§ Aufgabe: Suche in der Auflistung unten jede Zeile, die das Wort „Where“ enthält, und schreibe diese Zeilen vollständig ab.

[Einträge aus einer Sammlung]
═══
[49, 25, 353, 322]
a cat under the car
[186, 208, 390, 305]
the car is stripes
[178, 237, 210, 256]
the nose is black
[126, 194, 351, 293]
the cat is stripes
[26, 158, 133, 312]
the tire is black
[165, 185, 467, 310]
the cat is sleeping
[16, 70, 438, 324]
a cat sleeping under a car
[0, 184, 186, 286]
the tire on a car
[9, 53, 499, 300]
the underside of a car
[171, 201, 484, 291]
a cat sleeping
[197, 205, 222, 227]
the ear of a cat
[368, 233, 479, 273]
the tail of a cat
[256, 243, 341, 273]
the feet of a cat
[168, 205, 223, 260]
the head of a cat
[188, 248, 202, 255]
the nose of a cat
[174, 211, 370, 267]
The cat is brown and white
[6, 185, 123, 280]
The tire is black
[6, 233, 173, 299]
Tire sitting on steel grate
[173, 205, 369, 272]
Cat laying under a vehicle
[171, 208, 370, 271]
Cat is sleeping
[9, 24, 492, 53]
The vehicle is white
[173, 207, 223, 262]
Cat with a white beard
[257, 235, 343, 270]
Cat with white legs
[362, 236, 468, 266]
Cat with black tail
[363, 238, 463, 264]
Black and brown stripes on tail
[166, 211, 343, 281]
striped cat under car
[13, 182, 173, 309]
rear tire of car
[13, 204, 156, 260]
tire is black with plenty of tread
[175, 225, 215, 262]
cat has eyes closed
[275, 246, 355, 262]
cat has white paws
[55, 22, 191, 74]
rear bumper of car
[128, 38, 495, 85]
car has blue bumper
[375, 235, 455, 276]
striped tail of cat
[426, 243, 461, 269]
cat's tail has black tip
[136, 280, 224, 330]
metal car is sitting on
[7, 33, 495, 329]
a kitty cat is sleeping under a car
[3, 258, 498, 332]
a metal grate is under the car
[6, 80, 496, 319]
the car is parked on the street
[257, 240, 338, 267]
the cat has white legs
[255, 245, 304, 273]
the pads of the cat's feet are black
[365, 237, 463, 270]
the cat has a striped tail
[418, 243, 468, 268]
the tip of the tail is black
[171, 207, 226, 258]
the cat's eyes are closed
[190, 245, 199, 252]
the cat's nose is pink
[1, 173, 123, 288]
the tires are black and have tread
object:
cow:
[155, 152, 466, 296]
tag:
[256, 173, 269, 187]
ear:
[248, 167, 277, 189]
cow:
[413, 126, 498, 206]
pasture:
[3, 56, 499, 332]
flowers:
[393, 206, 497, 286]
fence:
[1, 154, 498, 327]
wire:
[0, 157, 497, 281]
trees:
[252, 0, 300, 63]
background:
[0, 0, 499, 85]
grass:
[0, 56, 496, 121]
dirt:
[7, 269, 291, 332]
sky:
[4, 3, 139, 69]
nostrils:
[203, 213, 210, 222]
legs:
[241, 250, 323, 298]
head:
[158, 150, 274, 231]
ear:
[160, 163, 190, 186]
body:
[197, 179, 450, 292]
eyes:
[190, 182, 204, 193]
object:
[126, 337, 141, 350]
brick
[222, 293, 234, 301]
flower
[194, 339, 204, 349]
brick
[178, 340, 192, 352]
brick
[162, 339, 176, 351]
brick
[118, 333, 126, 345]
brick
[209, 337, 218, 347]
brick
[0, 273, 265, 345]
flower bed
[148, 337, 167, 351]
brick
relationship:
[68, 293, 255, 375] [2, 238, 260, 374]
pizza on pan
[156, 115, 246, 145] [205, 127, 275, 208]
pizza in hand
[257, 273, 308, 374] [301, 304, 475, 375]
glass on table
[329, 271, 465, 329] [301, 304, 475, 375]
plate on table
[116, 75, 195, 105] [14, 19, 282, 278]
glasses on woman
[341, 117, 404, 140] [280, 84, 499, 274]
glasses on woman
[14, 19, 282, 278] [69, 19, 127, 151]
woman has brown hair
═══
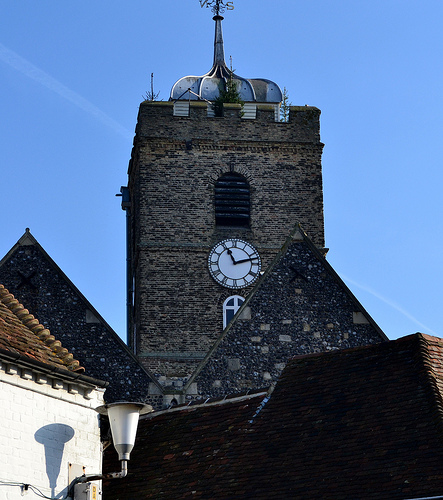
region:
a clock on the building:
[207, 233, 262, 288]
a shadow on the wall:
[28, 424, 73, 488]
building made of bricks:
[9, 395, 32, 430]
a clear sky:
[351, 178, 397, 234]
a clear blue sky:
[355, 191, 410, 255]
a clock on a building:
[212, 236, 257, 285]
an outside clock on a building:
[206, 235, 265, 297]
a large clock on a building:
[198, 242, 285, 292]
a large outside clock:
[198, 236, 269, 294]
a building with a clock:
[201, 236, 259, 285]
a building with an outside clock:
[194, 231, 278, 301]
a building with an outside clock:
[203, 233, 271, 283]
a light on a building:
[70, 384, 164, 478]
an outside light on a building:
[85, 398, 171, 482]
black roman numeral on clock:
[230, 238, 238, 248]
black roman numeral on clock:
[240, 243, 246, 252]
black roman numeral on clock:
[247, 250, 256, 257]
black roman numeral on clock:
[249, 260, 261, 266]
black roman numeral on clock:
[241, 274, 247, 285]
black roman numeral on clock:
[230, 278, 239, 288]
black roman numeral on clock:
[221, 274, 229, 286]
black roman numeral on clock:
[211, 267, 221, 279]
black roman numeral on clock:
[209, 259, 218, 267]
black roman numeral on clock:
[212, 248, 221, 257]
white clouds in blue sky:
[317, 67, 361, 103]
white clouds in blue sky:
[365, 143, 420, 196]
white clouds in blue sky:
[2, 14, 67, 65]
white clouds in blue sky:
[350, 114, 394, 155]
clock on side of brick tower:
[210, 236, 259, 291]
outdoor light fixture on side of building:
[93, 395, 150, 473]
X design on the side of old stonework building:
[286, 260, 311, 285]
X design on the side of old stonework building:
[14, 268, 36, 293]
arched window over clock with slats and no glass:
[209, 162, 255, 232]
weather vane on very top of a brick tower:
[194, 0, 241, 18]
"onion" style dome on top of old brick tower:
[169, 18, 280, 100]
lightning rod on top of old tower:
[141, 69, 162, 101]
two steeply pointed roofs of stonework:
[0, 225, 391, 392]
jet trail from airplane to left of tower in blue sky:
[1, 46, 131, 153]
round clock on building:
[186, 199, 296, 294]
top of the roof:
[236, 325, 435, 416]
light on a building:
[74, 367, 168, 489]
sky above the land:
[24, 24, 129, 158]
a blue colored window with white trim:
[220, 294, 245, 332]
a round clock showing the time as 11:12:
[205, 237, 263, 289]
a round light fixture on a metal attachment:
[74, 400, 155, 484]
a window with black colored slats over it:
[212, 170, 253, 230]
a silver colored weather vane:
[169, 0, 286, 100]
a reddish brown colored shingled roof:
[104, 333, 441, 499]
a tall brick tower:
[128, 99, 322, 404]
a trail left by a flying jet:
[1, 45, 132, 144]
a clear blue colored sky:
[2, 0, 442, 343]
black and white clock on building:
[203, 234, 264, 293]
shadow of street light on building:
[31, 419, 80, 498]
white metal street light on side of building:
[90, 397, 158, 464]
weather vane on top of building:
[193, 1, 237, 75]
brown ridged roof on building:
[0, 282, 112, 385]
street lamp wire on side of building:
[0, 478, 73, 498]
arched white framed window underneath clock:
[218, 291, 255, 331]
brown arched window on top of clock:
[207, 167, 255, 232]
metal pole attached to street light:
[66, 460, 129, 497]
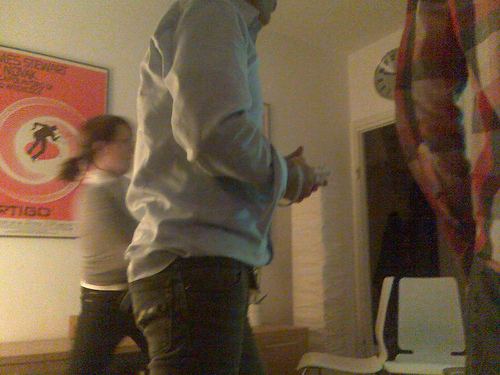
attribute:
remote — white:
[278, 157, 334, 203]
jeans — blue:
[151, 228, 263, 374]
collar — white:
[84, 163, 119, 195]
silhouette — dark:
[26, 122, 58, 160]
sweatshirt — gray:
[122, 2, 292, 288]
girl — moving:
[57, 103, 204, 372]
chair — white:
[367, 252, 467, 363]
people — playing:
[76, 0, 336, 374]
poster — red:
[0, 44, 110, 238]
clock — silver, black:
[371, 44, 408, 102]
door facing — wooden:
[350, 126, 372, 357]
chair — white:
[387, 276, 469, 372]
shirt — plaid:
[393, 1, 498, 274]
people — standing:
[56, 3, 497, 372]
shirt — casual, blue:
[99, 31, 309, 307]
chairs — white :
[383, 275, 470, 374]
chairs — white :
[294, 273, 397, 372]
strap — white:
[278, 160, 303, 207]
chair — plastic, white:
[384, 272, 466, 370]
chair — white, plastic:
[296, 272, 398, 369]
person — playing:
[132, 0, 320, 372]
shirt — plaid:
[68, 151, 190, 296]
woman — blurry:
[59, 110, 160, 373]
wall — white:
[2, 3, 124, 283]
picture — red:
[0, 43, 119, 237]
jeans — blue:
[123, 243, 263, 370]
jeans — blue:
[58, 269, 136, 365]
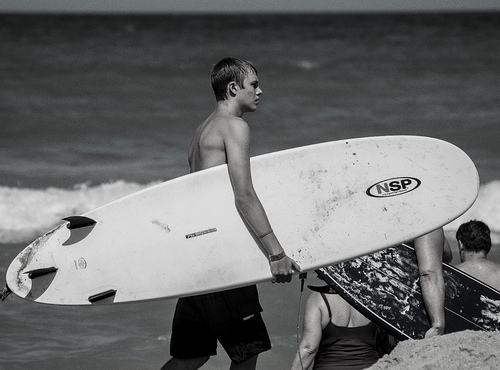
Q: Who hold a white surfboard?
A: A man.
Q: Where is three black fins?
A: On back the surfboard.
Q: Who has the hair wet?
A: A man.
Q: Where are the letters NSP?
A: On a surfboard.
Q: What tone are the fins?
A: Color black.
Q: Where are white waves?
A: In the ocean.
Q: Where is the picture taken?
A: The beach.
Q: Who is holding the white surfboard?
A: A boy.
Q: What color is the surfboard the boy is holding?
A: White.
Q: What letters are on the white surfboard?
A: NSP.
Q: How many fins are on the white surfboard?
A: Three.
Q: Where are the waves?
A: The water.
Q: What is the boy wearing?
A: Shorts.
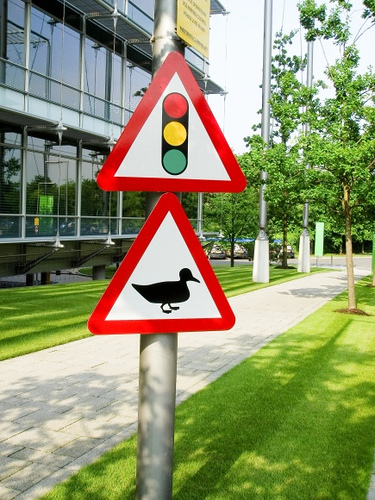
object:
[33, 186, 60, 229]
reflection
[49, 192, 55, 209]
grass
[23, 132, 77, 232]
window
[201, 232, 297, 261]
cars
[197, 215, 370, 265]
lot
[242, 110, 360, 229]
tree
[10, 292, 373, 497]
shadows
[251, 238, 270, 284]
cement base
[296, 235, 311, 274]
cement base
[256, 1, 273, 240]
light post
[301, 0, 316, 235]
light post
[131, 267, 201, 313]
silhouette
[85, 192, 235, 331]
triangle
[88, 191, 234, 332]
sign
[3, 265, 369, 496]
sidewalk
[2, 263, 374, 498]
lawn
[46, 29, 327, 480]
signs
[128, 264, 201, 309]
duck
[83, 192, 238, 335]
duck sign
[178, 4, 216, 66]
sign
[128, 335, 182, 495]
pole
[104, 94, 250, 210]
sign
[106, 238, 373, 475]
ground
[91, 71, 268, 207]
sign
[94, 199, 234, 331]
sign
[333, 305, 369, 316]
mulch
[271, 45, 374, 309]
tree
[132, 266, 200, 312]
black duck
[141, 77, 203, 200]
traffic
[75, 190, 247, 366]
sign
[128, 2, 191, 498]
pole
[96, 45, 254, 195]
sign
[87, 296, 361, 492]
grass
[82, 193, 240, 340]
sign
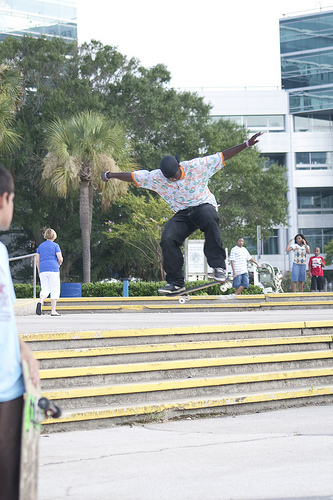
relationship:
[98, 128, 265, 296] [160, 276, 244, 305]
═══
§ Antwort:
Q: Where is three black fins?
Q: Where are the letters NSP?
Q: Where are white waves?
Q: Where is the picture taken?
Q: Where are the waves?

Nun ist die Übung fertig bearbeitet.